Cobalt is an indispensable element for the manufacture of strategic technologies including advanced batteries, jet engines, rare-earth permanent magnets, petroleum catalysts, and tool parts that enable construction, manufacturing, and mining. Cobalt routinely scores high in mineral supply risk assessments due to the concentration of cobalt mine production in the Democratic Republic of the Congo (DRC), even though DRC cobalt mine production grew 20% a year from 1995 through 2020. From 2000 through 2020, demand for cobalt to manufacture batteries grew 26-fold, 82% of this growth occurred in China, and China’s cobalt refinery production increased 78-fold.
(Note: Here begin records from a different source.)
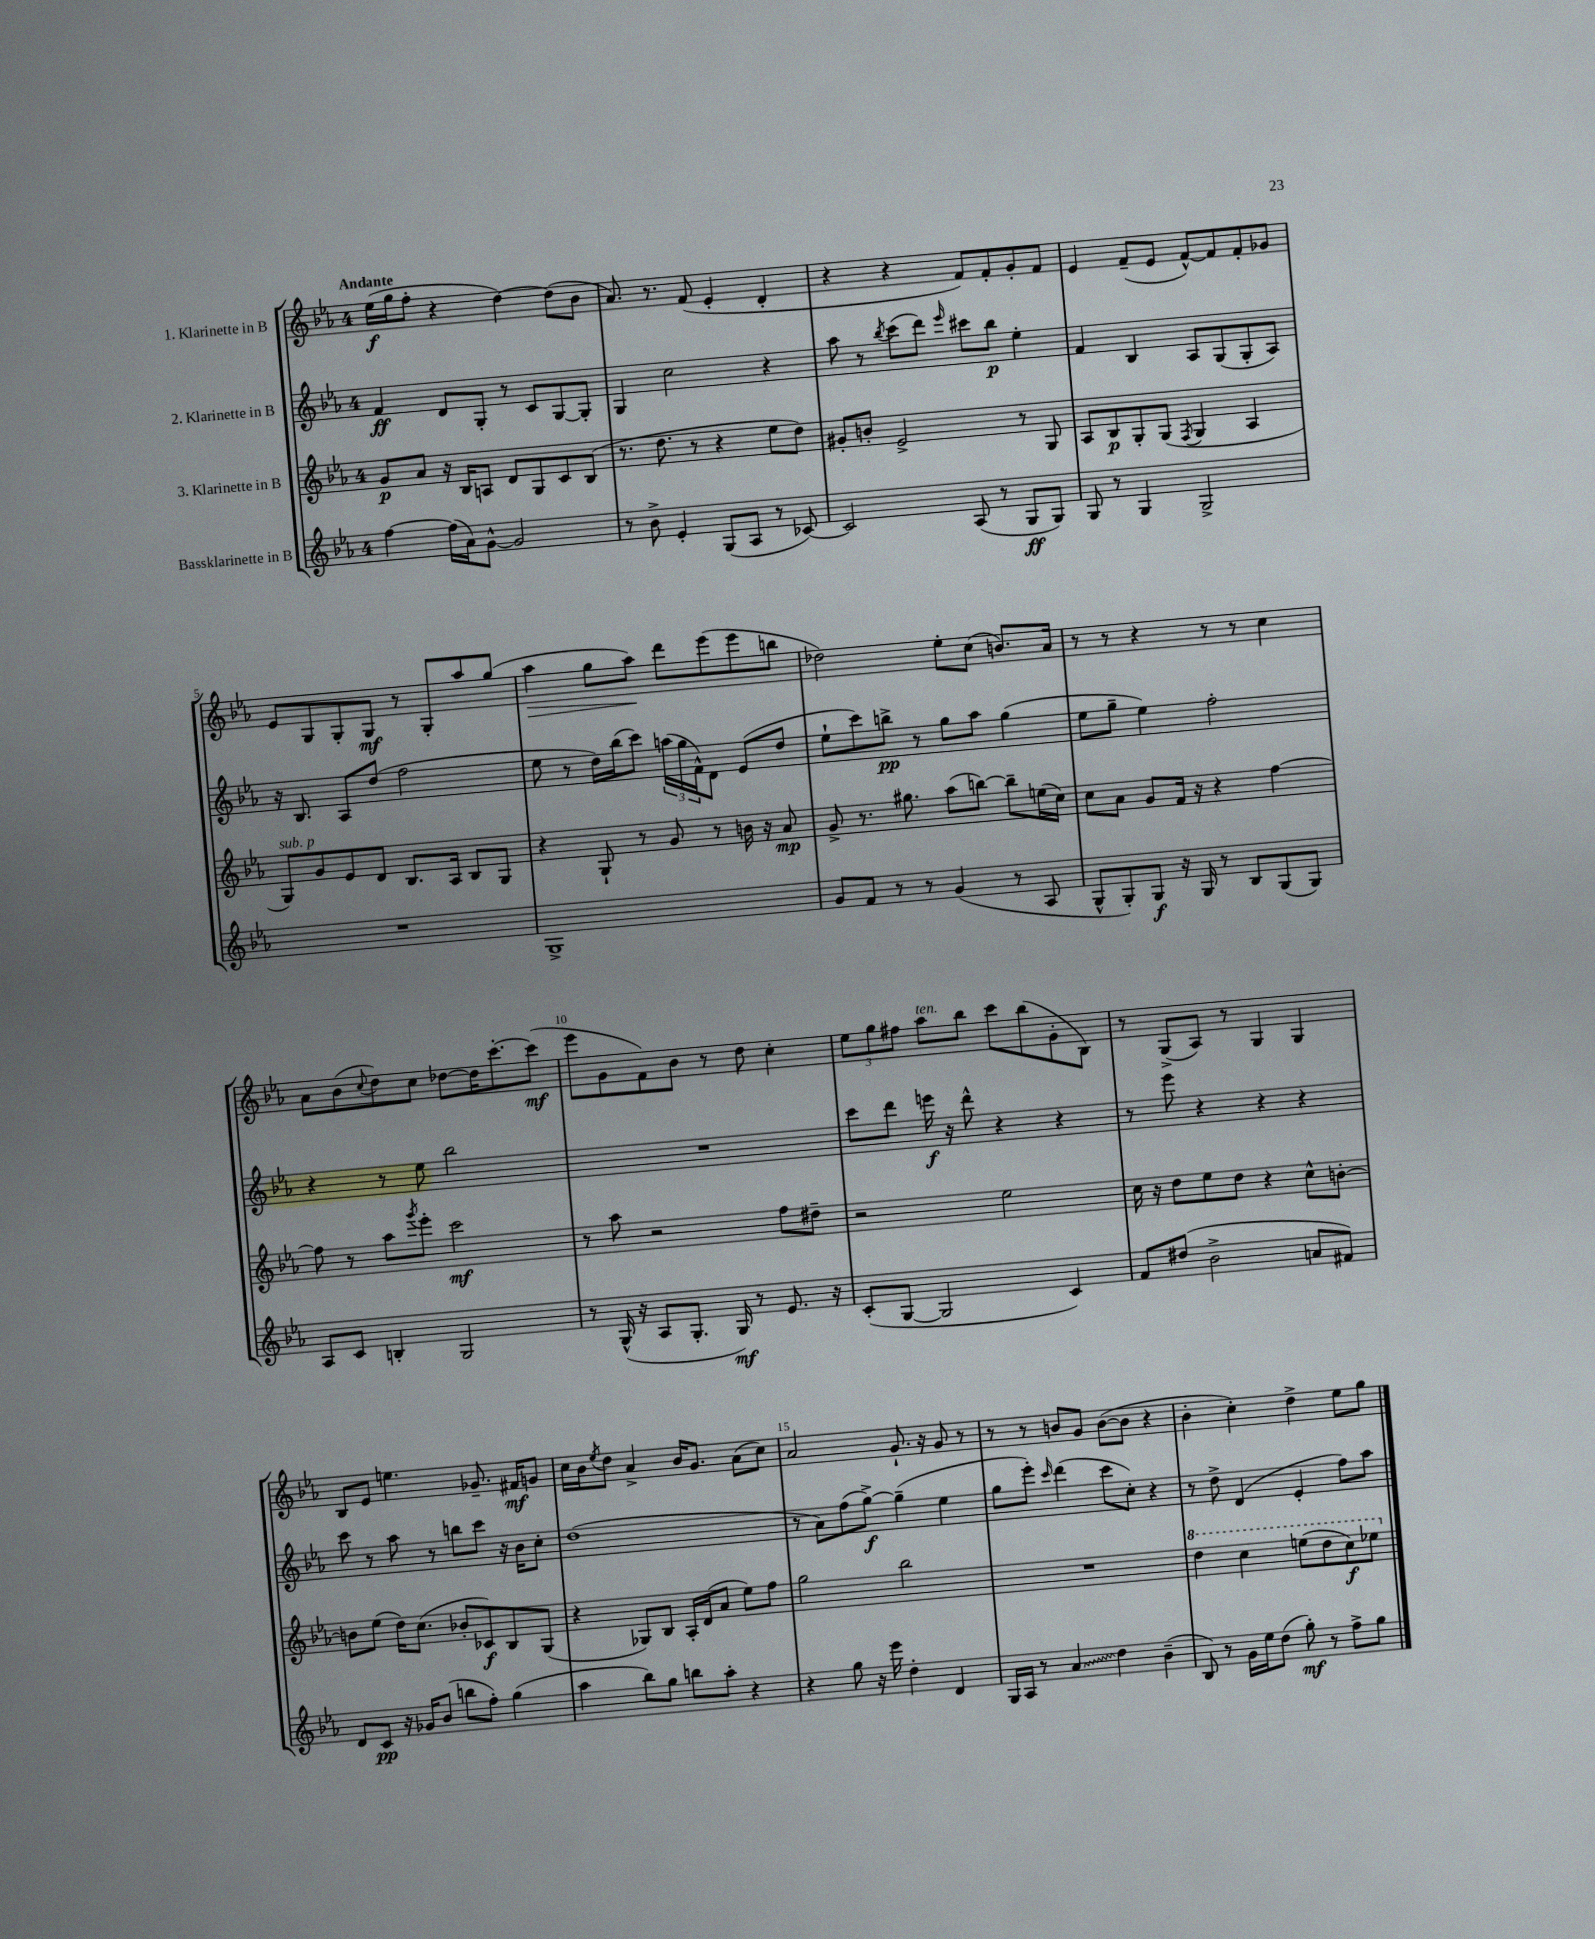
<<
\new StaffGroup <<
\new Staff = "s0" \with { instrumentName = "1. Klarinette in B" } {
    \clef treble \key ees \major \once \override Staff.TimeSignature.style = #'single-digit \time 4/4 \tempo "Andante"
    ees''16\f( g''16 f''8-. r4 d''4~) d''8( bes'8 |
    aes'8.) r8. f'8( ees'4-. d'4-. |
    r4 r4 f'8) f'8-. g'8-. f'8 |
    ees'4 f'8--( ees'8 f'8~-^) f'8 f'8-. ges'8 |
    ees'8 g8 g8-. g8\mf r8 g8-. aes''8 g''8( |
    aes''4\> g''8 aes''8\!) d'''8 ees'''8( ees'''8 b''8 |
    des''2) ees''8-. c''8( b'8.) aes'16 |
    r8 r8 r4 r8 r8 c''4 |
    aes'8 bes'8( \appoggiatura { c''8 } d''8) c''8 des''8~ des''16 c'''8.~-. c'''8\mf( |
    ees'''8 g'8 f'8) bes'8 r8 d''8 c''4-. |
    \tuplet 3/2 { ees''8 g''8 fis''8 } aes''8^\markup { \italic "ten." } bes''8 c'''8 bes''8( g'8-. bes8) |
    r8 g8->( aes8) r8 g4 g4 |
    bes8 ees'8 e''4. ges'8.-- fis'16\mf g'8 |
    c''16 bes'16 \acciaccatura { ees''8 } d''8 aes'4-> bes'16 g'8. aes'8( c''8) |
    aes'2 g'8.-! r16 g'8 r8 |
    r8 r8 b'8 g'8 b'8~( b'8 r4 |
    bes'4-. c''4-.) d''4-> ees''8 g''8 \bar "|." |
}
\new Staff = "s1" \with { instrumentName = "2. Klarinette in B" } {
    \clef treble \key ees \major \once \override Staff.TimeSignature.style = #'single-digit \time 4/4
    f'4\ff d'8 g8-. r8 c'8 g8~ g8-. |
    g4 c''2 r4 |
    aes''8 r8 \acciaccatura { bes''8 } c'''8( d'''8) \grace { ees'''16 } cis'''8 bes''8\p ees''4-. |
    f'4 bes4 aes8 g8( g8-. aes8) |
    r16 bes8. aes8 d''8( f''2 |
    ees''8 r8 d''16) bes''16( c'''8) \tuplet 3/2 { a''16( g''16 f'16-^) } d'8 ees'8( d''8 |
    ees''8-! c'''8) b''8->\pp r8 g''8 aes''8 g''4( |
    ees''8 g''8-- ees''4) f''2-. |
    r4 r8 ees''8 bes''2 |
    R1 |
    c'''8 d'''8 e'''16\f r16 d'''8-^ r4 r4 |
    r8 ees'''8 r4 r4 r4 |
    c'''8 r8 aes''8 r8 b''8 c'''8 r16 bes'16 c''8-. |
    d''1( |
    r8 aes'8) f''8( g''8~->\f) g''4--( ees''4 |
    g''8 ees'''8-.) \grace { c'''16 } d'''4( c'''8 c''8-.) r4 |
    r8 d''8-> d'4( ees'4-. f''8) aes''8 \bar "|." |
}
\new Staff = "s2" \with { instrumentName = "3. Klarinette in B" } {
    \clef treble \key ees \major \once \override Staff.TimeSignature.style = #'single-digit \time 4/4
    g'8\p aes'8 r16 bes16 a8 d'8 g8 c'8 bes8( |
    r8. d''8. r8 r4 ees''8 d''8) |
    gis'8-. b'8-. ees'2-> r8 g8 |
    aes8 bes8\p g8-. g8( \acciaccatura { f8 } g4 aes4 |
    g8^\markup { \italic "sub. p" }) g'8 ees'8 d'8 bes8. aes16 bes8 g8 |
    r4 g8-! r8 g'8 r8 b'16 r16 aes'8\mp |
    g'8-> r8. gis''8. aes''8( b''8~) b''8-- e''16( c''16) |
    c''8 aes'8 g'8 f'16 r16 r4 f''4~ |
    f''8 r8 aes''8 \acciaccatura { g'''8 } ees'''8-. c'''2\mf |
    r8 aes''8 r2 f''8 dis''8-- |
    r2 ees''2 |
    c''16 r16 d''8 ees''8 d''8 r4 c''8-^ b'8~-. |
    b'8 ees''8( d''16) c''8.( bes'8-. ces'8\f) bes8 g8( |
    r4 ges8) bes8 aes16-. d'16( aes'8 ees''8) f''8 |
    g''2 bes''2 |
    R1 |
    \ottava #1 d'''4 c'''4 e'''8( d'''8 c'''8\f) ees'''8 \ottava #0 \bar "|." |
}
\new Staff = "s3" \with { instrumentName = "Bassklarinette in B" } {
    \clef treble \key ees \major \once \override Staff.TimeSignature.style = #'single-digit \time 4/4
    f''4~ f''16( aes'16) g'8~-^ g'2 |
    r8 bes'8-> ees'4-. g8( aes8 r8 ces'8~) |
    ces'2 aes8( r8 g8\ff g8) |
    g8 r8 g4 g2-> |
    R1 |
    g1-> |
    g'8 f'8 r8 r8 g'4( r8 aes8 |
    g8-^ g8-.) g8\f r16 g16 r8 bes8 g8( g8) |
    aes8 c'8 b4-. g2 |
    r8 g16-^( r16 aes8 g8.-. g16\mf) r8 ees'8. r16 |
    c'8-.( g8~ g2 c'4) |
    f'8 dis''8( bes'2-> a'8 fis'8) |
    d'8 c'8\pp r16 ges'16 bes'8( b''8 f''8-.) g''4( |
    aes''4 bes''8) g''8 b''8 aes''8-. r4 |
    r4 g''8 r16 ees'''16 d''4-. d'4 |
    g16 aes16 r8 \once \override Glissando.style = #'zigzag aes'4\glissando d''4 bes'4--( |
    bes8) r8 g'16 ees''16 d''8( g''8-.\mf) r8 f''8-> g''8 \bar "|." |
}
>>
>>
\layout { \context { \Score \override BarNumber.break-visibility = ##(#f #t #t) barNumberVisibility = #(every-nth-bar-number-visible 5) } }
In the early/mid-2000s, Chinese firms largely fed China’s growing cobalt refining industry with artisanally produced cobalt ores and concentrates from the DRC. China’s increasing demand for such materials resulted in artisanal production equal to roughly 40% of total DRC cobalt mine production in the mid-2000’s. This share fell to 8% in 2020. Chinese firms have targeted cobalt materials that feed the production of battery cathode materials. Despite gloomy predictions over the last 20 years, most cobalt materials were in surplus for most years from 2000 through 2020. Rather than running out of cobalt, losing supplies from the DRC, or no longer consuming cobalt due to artisanal issues, the greatest risk to non-Chinese cobalt-consuming manufacturers may now be China’s near-monopoly market share.

BIO: 

My name is Andrew Gulley. I have worked as a mineral economist with the USGS National Minerals Information Center (NMIC) since 2016. My research at NMIC has focused on China’s escalating influence over world non-fuel mineral commodity markets, as well as potential impacts this may have on US national and economic security. This has included research on international competition for mineral commodities, Chinese foreign mineral investments, critical mineral supply risks to strategic Chinese industries, mineral commodity supply risks of US manufacturing industries, mineral commodity trade risk, and Chinese control over the world cobalt supply chain. Before joining USGS, I received a PhD in Mineral Economics from the Colorado School of Mines while working for mining companies, mining investment firms, and mining-focused NGOs. I received a bachelor’s degree in law and economics from the University of Chicago.